[Stored data entries]
******************************

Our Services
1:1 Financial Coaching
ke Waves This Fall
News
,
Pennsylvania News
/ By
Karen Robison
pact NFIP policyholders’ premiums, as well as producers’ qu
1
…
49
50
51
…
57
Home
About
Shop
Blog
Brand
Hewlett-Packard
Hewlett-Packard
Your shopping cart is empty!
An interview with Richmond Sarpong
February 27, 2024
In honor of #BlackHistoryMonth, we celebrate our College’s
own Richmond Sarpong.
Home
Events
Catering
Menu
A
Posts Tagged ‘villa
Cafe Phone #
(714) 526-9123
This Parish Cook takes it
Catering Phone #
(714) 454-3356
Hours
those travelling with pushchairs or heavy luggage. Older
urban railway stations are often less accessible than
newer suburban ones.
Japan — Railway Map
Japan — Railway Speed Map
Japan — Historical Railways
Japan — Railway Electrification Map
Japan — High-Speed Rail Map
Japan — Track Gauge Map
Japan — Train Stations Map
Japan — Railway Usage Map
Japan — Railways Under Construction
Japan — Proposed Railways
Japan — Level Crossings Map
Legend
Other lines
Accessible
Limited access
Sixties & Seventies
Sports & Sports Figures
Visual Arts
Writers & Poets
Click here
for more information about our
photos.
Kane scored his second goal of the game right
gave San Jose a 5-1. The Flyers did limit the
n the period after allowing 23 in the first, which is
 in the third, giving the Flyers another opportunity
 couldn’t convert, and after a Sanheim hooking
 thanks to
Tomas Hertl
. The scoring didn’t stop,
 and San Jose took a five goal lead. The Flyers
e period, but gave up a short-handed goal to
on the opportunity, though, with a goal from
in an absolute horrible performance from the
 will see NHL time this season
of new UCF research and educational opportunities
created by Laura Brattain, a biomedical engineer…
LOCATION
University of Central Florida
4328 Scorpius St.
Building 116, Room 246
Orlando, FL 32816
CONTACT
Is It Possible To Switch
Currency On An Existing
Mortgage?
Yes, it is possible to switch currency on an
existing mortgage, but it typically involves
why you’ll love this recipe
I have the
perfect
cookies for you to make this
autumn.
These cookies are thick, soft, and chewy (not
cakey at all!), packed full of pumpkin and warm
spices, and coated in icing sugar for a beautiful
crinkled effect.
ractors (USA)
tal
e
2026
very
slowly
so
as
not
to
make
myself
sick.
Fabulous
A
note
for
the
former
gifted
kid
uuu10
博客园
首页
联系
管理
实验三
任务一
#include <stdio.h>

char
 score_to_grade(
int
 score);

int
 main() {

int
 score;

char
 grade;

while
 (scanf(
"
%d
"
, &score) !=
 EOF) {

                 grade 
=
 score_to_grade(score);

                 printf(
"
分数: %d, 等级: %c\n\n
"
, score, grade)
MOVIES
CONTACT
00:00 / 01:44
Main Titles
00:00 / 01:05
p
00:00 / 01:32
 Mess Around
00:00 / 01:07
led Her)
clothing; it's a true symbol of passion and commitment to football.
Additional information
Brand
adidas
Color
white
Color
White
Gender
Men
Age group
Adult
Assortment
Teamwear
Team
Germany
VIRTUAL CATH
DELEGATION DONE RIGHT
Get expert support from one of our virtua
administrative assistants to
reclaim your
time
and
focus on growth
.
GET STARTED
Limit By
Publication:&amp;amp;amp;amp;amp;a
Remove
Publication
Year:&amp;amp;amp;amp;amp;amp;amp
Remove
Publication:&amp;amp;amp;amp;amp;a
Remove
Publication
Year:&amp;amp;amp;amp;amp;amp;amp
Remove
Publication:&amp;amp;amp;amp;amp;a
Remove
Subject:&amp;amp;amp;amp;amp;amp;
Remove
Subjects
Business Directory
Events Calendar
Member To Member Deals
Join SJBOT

******************************

Work instructions
Transcribe exactly, and only, the lines that extend from the one containing "DELEGATION DONE RIGHT" to the end of the records above, inclusive of both.

Solution for this task
DELEGATION DONE RIGHT
Get expert support from one of our virtua
administrative assistants to
reclaim your
time
and
focus on growth
.
GET STARTED
Limit By
Publication:&amp;amp;amp;amp;amp;a
Remove
Publication
Year:&amp;amp;amp;amp;amp;amp;amp
Remove
Publication:&amp;amp;amp;amp;amp;a
Remove
Publication
Year:&amp;amp;amp;amp;amp;amp;amp
Remove
Publication:&amp;amp;amp;amp;amp;a
Remove
Subject:&amp;amp;amp;amp;amp;amp;
Remove
Subjects
Business Directory
Events Calendar
Member To Member Deals
Join SJBOT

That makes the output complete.